## PASSAGE PROVIDED
------------------------------------------------

This is the only sense retained in the adjective to-day, as when we say 'a comfortable armchair'; though in Shakespeare it still retains that of our own 'Comfortable Words' in the Prayer Book, as in the injunction of Bertram to Helena in All's Well that Ends Well[4]—'Be comfortable to my mother, your mistress, and make much of her.' We can then only conclude that the wonderful body of men who gave us the Authorized Version did use a word already in their time inadequate, and used it because they had themselves come to think of the Holy Spirit, not as a mighty Ally called in to arm us in the eternal battle between right and wrong, but as one who soothes and consoles us.

Such is the meaning that the word Comforter has for us to-day; and it has done enormous harm. Religion is regarded as an arm-chair instead of a fortress, and the Knights of the Holy Spirit have become carpet-knights.

This process of decrepitude in men's idea of the Holy Ghost had already been going on for centuries before the Reformation eating into the stronger conception, of which we shall speak in the next chapter. We can read it easily in the hymns we use; for nothing illustrates the real character of men's religion so well as the songs they make about it. The Golden Sequence, beautiful as it is, already in the thirteenth century was stressing the sweet and soothing aspect of inspiration. There is, indeed, a reference to the 'power to guard and guide', but the general tone is illustrated by the second stanza:

'Come, of comforters the best,
Of the soul the sweetest guest,
Come in toil refreshingly:
Thou in labour rest most sweet,
Thou art shadow in the heat,
Comfort in adversity.'

And both the tunes, the proper, and Webbe's Veni Sancte Spiritus, fully sustain the dulcet character of the words.

------------------------------------------------

## DATA IN THIS EXERCISE
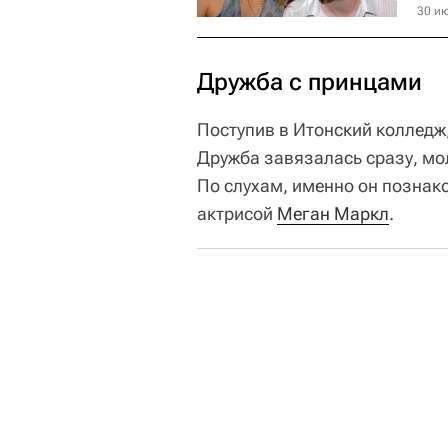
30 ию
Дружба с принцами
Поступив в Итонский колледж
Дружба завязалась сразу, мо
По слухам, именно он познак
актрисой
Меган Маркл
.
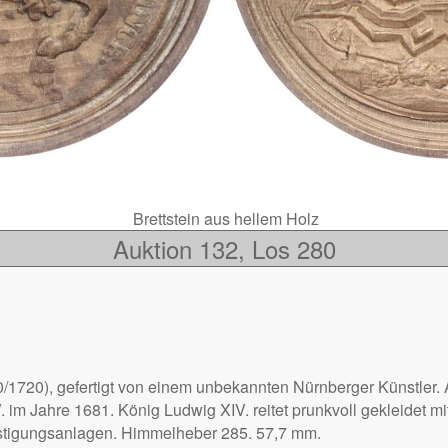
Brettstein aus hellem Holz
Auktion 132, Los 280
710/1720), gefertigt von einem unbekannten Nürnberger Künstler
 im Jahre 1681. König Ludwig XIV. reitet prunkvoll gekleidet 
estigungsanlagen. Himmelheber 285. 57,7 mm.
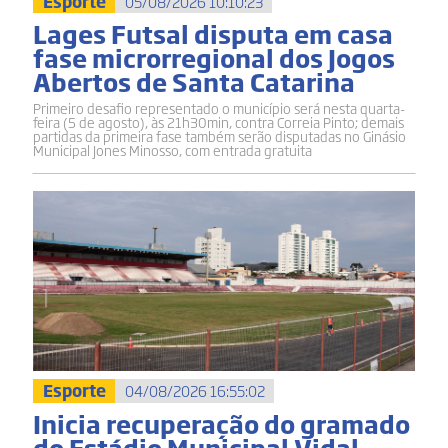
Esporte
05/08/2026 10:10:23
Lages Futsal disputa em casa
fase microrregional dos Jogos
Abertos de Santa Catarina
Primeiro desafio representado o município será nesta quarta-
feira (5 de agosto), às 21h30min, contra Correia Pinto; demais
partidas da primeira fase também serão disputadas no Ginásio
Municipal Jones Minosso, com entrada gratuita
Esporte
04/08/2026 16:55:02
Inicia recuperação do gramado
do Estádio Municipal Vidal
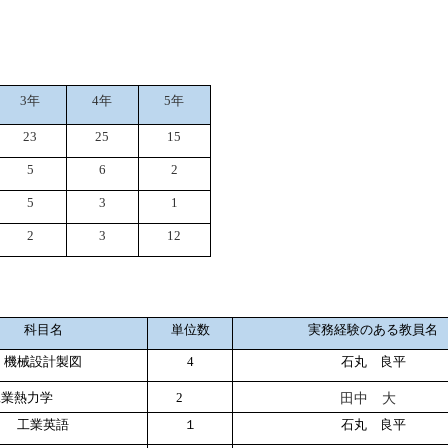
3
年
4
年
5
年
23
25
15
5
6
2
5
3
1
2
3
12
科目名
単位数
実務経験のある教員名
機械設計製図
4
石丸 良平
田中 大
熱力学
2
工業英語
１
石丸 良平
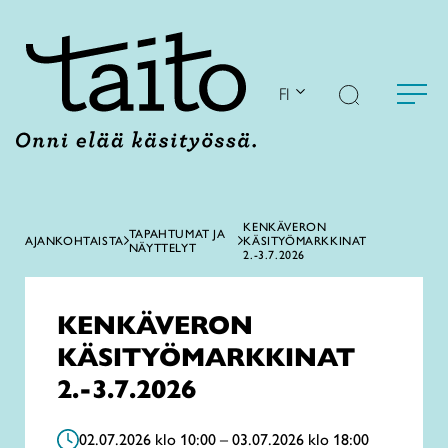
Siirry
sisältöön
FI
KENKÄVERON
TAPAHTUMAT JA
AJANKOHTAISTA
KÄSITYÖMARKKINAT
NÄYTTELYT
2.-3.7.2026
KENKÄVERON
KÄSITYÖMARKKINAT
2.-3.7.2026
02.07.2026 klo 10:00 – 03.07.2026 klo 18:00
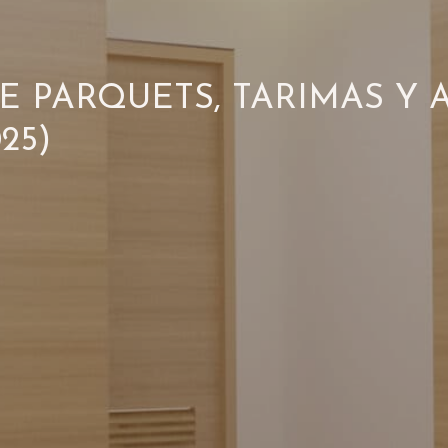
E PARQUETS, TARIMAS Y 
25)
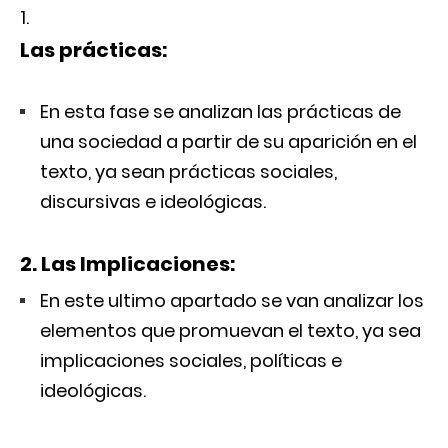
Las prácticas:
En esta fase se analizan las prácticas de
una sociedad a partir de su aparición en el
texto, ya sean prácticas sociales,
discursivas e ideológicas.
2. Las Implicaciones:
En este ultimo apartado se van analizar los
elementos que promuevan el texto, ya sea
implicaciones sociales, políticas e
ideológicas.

------------------------------------------------

## TASKS TO COMPLETE
- a) Count the lines in the records that contain the string "Дружба", treating uppercase and lowercase as different, and reply with the number alone.
- b) Extend the passage about the changing meaning of the word Comforter, starting right after its last sentence.

## RESULTS FOR THE EXERCISE
- a) 2

- b)
If we take the most famous hymn of all, Cosin's paraphrase of the Veni Creator, the emasculation is far more noticeable.[5] I have often been distressed by the use of this version so systematically at retreats and other religious gatherings, and of the Mechlin tune, whose saccharine quality is quite unlike the marching vigour of most of these modernized plain- song melodies. The Prayer Book, incomparable in its prose, has been attended by Cranmer's ill-luck in the matter of verse; and Cosin, in supplying a greatly superior alternative to the doggerel of the longer version [6] in the ordinal, was not at his best. What he did was to leave out the strongest parts of the original altogether, and to give a weakened rendering of the rest.[7] The original, which belongs to the ninth century, and is therefore earlier and stronger than the Golden Sequence, has five stanzas (not counting the original Doxology) to Cosin's three. Let us set Cosin side by side with the very fine and very accurate translation by our present Poet Laureate,[8] marking the lines omitted by Cosin and taking the liberty of reading 'Paraclete' with the original for Dr. Bridges' 'Comforter':

Dr. Bridges

Cosin

1.

Come, O Creator Spirit, come,
And make within our hearts thy home;
To us thy grace celestial give,
Who of thy breathing move and live.

1.

Come, Holy Ghost, our souls inspire,
And lighten with celestial fire;
Thou the anointing Spirit art,
Who dost thy 'sevenfold gifts impart:

2.

O Paraclete, that name is thine,
Of God most high the gift divine;
The well of life, the fire of love,
Our souls' anointing from above.

2.

Thy blessed unction from above
Is comfort, life, and fire of love;

3.

Thou dost appear in sevenfold dower
The sign of God's almighty power;
The Father's promise, making rich
With saving truth our earthly speech.

4.

Our senses with thy light inflame,
Our hearts to heavenly love reclaim;

Enable with perpetual light
The dullness of our blinded sight:

Our bodies' poor infirmity
With strength perpetual fortify.

3.

Anoint and cheer our soiled face
With the abundance of thy grace:

5.

Our mortal foe afar repel,
Grant us henceforth in peace to dwell;
And so to us, with thee for guide,
No ill shall come, no harm betide.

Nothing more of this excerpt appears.